** Extracted information follows **

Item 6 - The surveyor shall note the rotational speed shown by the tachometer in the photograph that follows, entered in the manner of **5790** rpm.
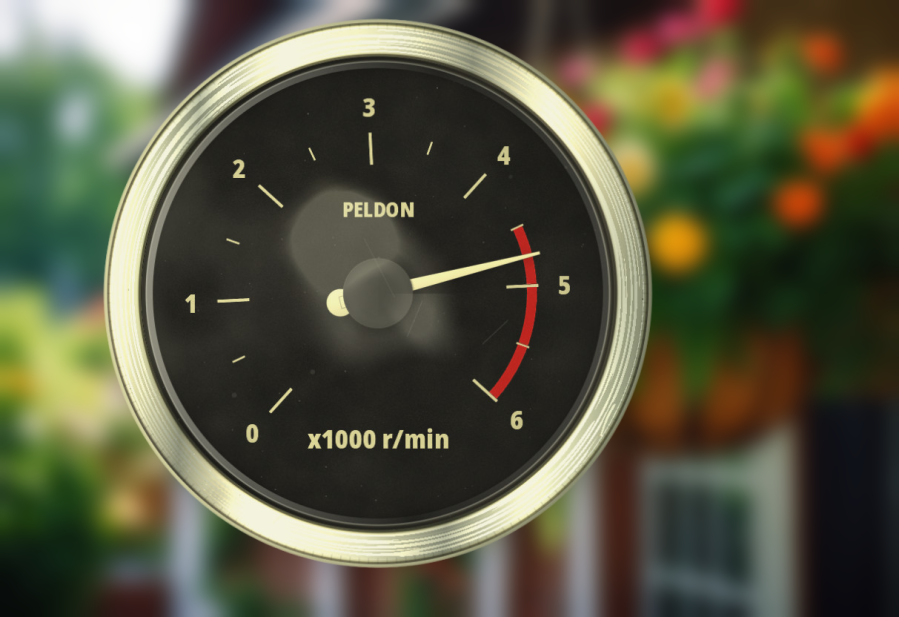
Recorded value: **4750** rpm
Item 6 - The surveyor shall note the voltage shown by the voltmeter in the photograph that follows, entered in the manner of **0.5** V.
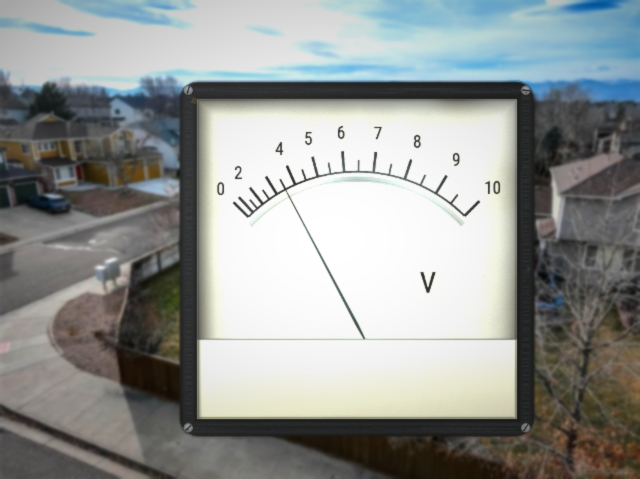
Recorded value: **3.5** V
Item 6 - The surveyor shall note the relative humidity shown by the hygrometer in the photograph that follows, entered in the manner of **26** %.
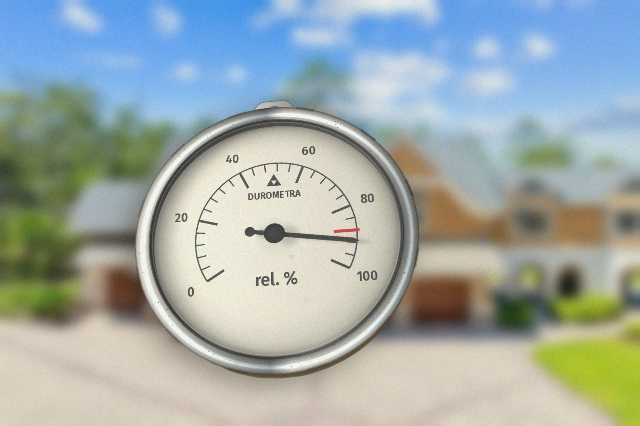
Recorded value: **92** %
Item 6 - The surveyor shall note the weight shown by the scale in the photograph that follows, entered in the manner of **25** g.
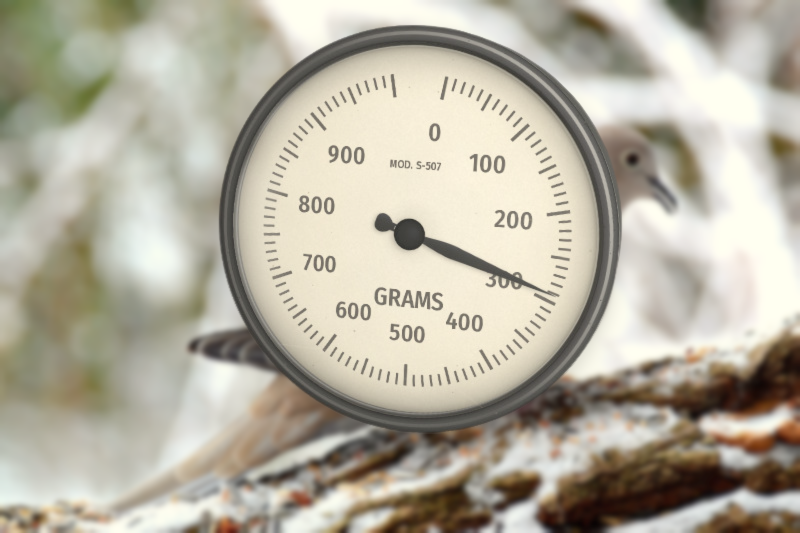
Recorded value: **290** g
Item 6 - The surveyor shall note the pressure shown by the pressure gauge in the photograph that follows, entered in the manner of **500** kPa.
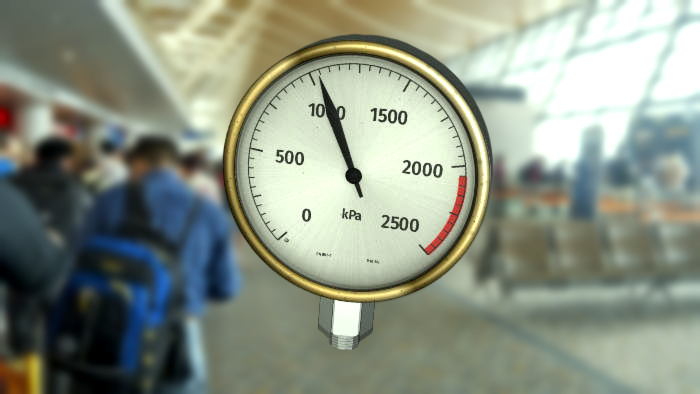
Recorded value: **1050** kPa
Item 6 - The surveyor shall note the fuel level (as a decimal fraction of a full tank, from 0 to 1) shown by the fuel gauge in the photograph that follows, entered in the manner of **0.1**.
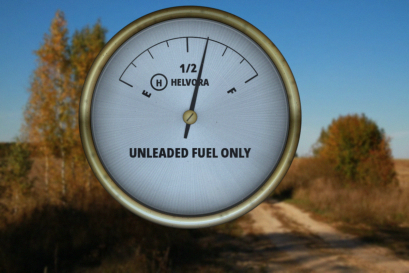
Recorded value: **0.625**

** End of Extracted information **
** Extracted information follows **

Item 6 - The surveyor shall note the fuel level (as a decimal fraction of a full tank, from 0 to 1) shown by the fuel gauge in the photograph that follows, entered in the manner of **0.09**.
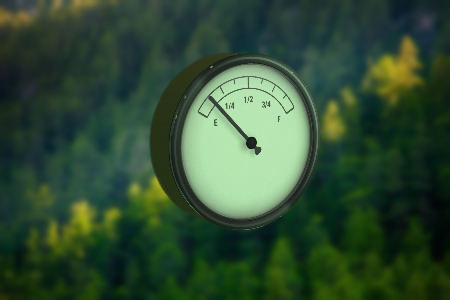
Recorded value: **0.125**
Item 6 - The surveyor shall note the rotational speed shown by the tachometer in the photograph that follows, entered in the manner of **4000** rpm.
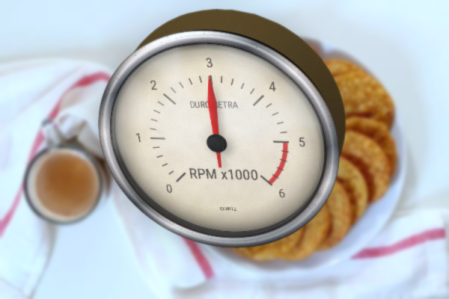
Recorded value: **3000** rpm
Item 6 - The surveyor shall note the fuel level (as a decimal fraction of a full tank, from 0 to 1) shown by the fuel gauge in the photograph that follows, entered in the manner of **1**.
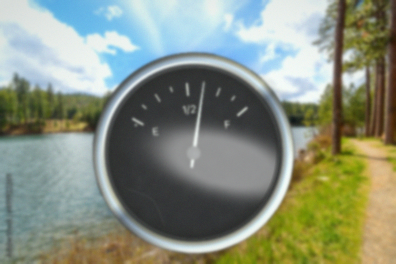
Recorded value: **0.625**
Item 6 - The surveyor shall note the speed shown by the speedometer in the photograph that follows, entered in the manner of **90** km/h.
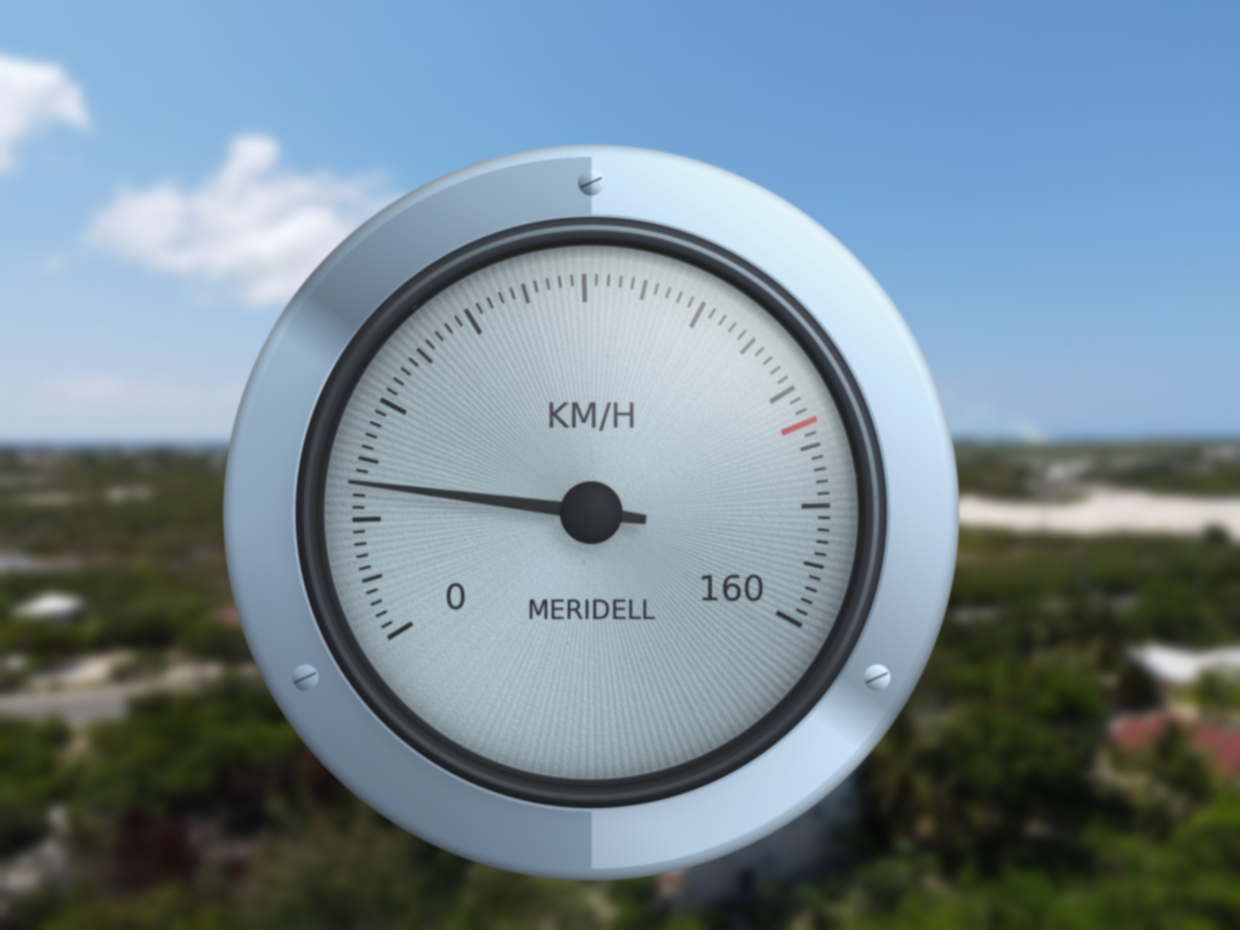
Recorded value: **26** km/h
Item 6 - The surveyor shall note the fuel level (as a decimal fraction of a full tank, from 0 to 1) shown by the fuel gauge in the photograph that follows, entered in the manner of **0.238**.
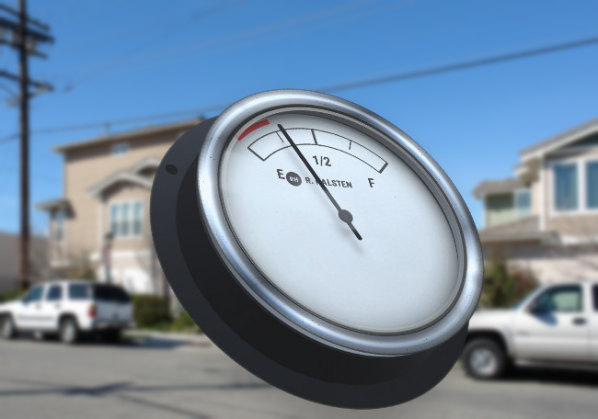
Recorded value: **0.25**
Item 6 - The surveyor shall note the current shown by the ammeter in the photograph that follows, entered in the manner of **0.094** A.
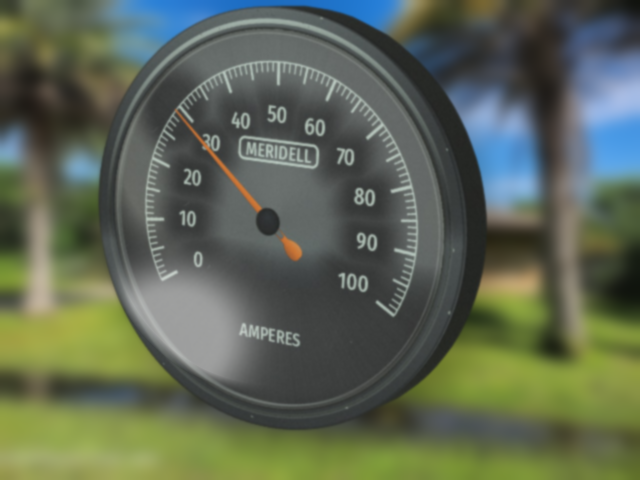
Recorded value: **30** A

** End of Extracted information **
** Extracted information follows **

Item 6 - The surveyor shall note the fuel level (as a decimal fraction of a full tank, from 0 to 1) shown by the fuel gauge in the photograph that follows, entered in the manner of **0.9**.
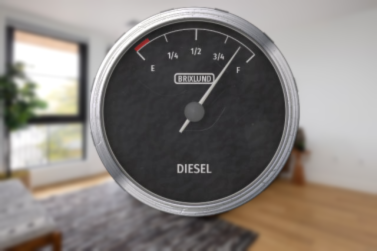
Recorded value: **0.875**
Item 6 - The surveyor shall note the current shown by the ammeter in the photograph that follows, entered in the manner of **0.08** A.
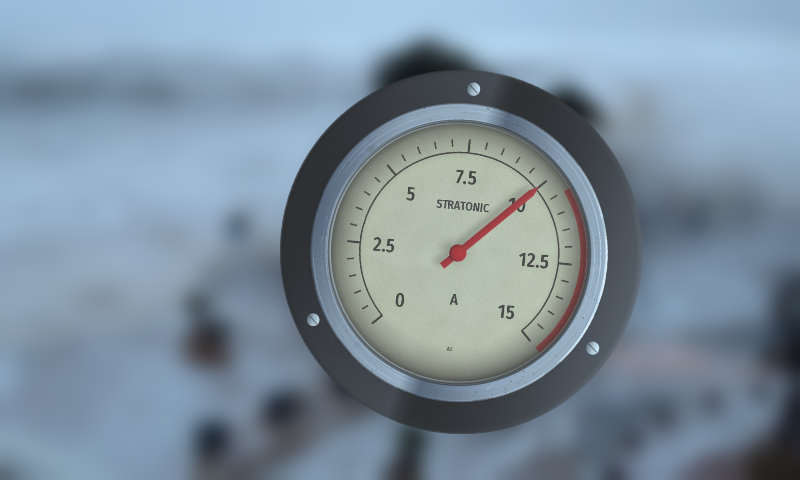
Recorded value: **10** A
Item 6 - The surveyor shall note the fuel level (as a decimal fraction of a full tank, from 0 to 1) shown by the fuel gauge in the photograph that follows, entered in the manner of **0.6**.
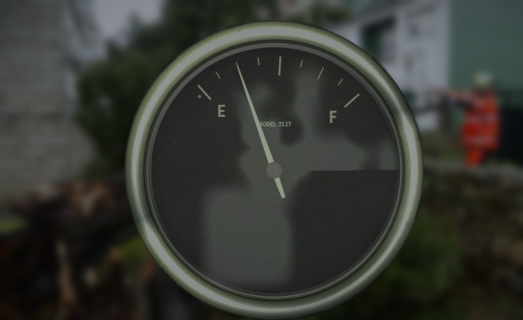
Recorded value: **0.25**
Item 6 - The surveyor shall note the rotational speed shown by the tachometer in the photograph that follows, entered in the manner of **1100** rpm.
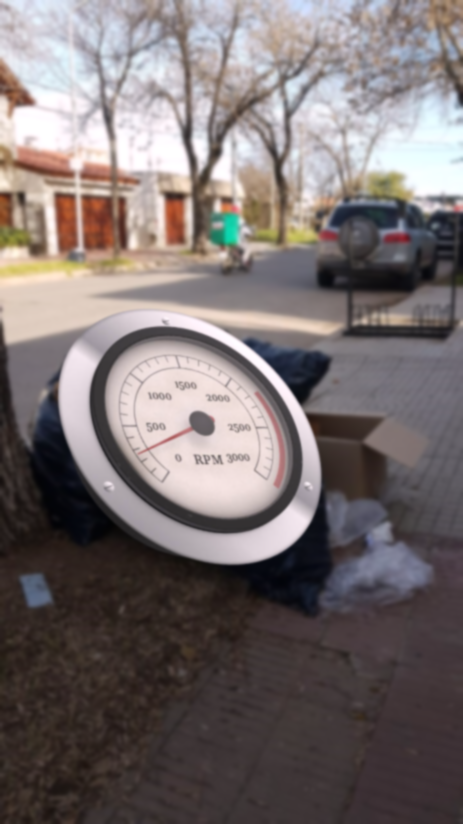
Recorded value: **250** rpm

** End of Extracted information **

- _Task description_:
Please copy the listing starting at the line that contains "of **5790** rpm." and ending at the line that contains "Recorded value: **1050** kPa", swapping "surveyor" for "inspector" and changing nothing else. Leave the pictures out.

- _Task solution_:
Item 6 - The inspector shall note the rotational speed shown by the tachometer in the photograph that follows, entered in the manner of **5790** rpm.
Recorded value: **4750** rpm
Item 6 - The inspector shall note the voltage shown by the voltmeter in the photograph that follows, entered in the manner of **0.5** V.
Recorded value: **3.5** V
Item 6 - The inspector shall note the relative humidity shown by the hygrometer in the photograph that follows, entered in the manner of **26** %.
Recorded value: **92** %
Item 6 - The inspector shall note the weight shown by the scale in the photograph that follows, entered in the manner of **25** g.
Recorded value: **290** g
Item 6 - The inspector shall note the pressure shown by the pressure gauge in the photograph that follows, entered in the manner of **500** kPa.
Recorded value: **1050** kPa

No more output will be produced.